When I learned to drive as a teen (yes, they had cars back then, shut up), one of the more puzzling statements in my DMV-supplied manual was: “Passing is a cooperative venture.” This didn’t make sense until I was in a situation where a guy in front of me kept speeding up to avoid my attempts to pass him. I don’t know what his problem was, maybe a little too much testosterone in the bloodstream, but that’s when I realized that the act of passing is a team sport. I have to speed up, and in a legal, safe place, he has to let me pass him.
In a similar way (hopefully with fewer dirty looks and obscene gestures), so is writing. Writers want readers. We want to make our stories accessible, but there’s a fine line between accessibility and spoon-feeding. For the reader, there’s a fine line between “I don’t know what the heck this guy is going on about” and “enough, already, I get that he’s angry. Stop hitting me over the head with it. I’m gonna go read a different book now.”
The ideal is to meet each other halfway: the reader does a little work to make the connections; the writer does a little work to make them reachable.
But the author can mess this up in a big way, and sometimes that’s just the result of not having enough writing experience to be confident in his or her work. Here’s a typical example:
“You…you…” Celia’s voice shook. Drawing herself up tall, her eyes narrowed into slits as she shoved a finger in Norman’s face and said through clenched teeth, “If you ever do anything like that again you’ll be singing soprano.” She was really angry.
Okay…seriously? You just showed me her voice shaking. You showed me some intimidating body language and threatening dialogue. So you don’t need step on your own foot to tell me she’s angry. We get it. A few more passages like this and the reader is bound to feel a little insulted.
Here’s another way writers display their lack of confidence:
“It was dark, so I couldn’t tell if it was Muriel breaking into his car. I’m sorry,” Tess said apologetically.
“Don’t worry about it,” Brandon reassured.
“But I can’t help it,” she said worriedly. “She’s still out there. Who knows what she’ll do next?”
I’ve exaggerated a little here to make the point. Loading your dialogue tags with “blind” emotions doesn’t help the reader. In fact, it can make it downright confusing at worst and vague at best. You’re telling the reader how to feel, how the characters feel, instead of drawing us into the action by showing Tess’s hands fluttering with the apology, her face showing the contrite expressions that would let the reader draw the conclusion that she’s apologetic instead of, say, faking it because she might be Muriel’s accomplice.
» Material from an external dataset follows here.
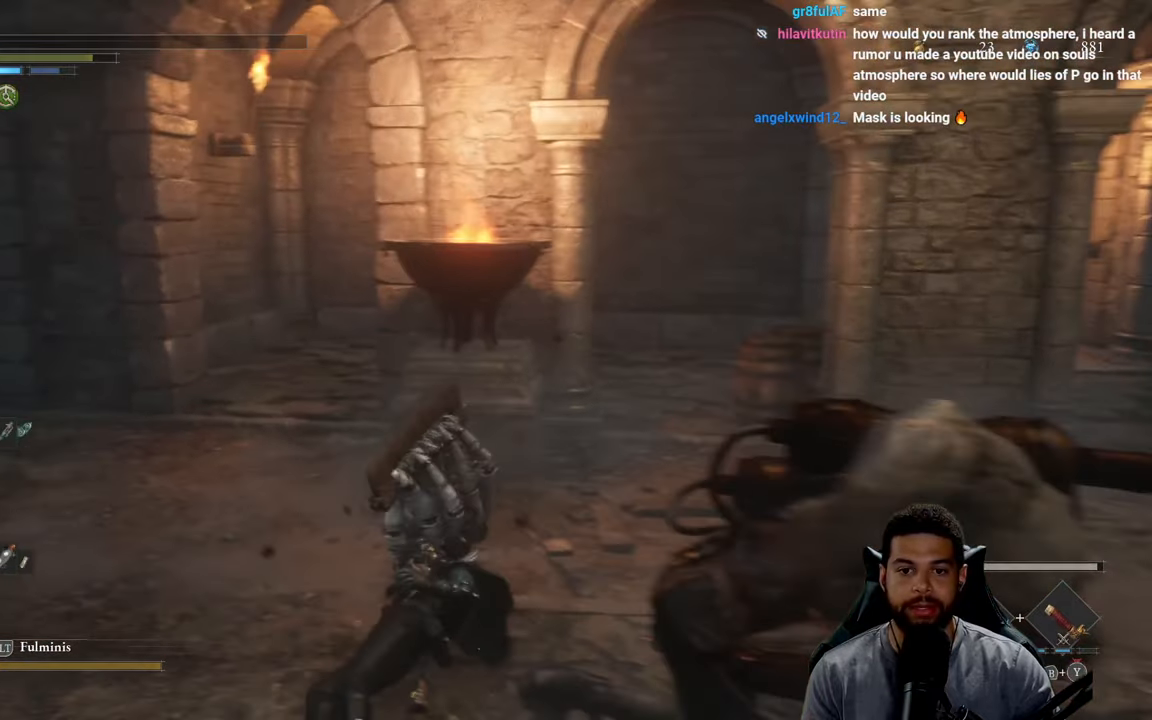
{"buttons": ["B"], "left_stick": "down", "right_stick": "center", "events": [[50, "right_stick", "right"], [183, "left_stick", "down-left"], [300, "left_stick", "down"], [367, "right_stick", "center"], [400, "B", "down"]]}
We don’t see Brandon perhaps gaze down at her with compassion, confidence, or even disregard or pity. We don’t see him press a strong hand to her arm, all body language that would let us feel the emotion passing between them. We don’t see Tess, still worried despite Brandon’s statement. Or maybe she’s faking it. You don’t have to let your characters chew the scenery, but give your reader a way in.
Compare that with (and, of course, this is only one of many possibilities):
“It was dark, so I couldn’t tell if it was Muriel breaking into his car.” Tess glanced up at Brandon and then, folding her arms across her chest, swept her gaze away. “I’m sorry.”
“Don’t worry about it,” he muttered, scratching away at his clipboard.
Tessa eased closer and enjoyed his reaction: the raised brow, the step backward. “But I can’t help it,” she said, biting at her lower lip. “Muriel’s still out there. Who knows what she’ll do next?”
We could go in another direction using the same dialogue and come out with a completely different tone and subtext, but that shows how important your role is as the author: meeting the reader halfway. And, hopefully, without inducing road rage.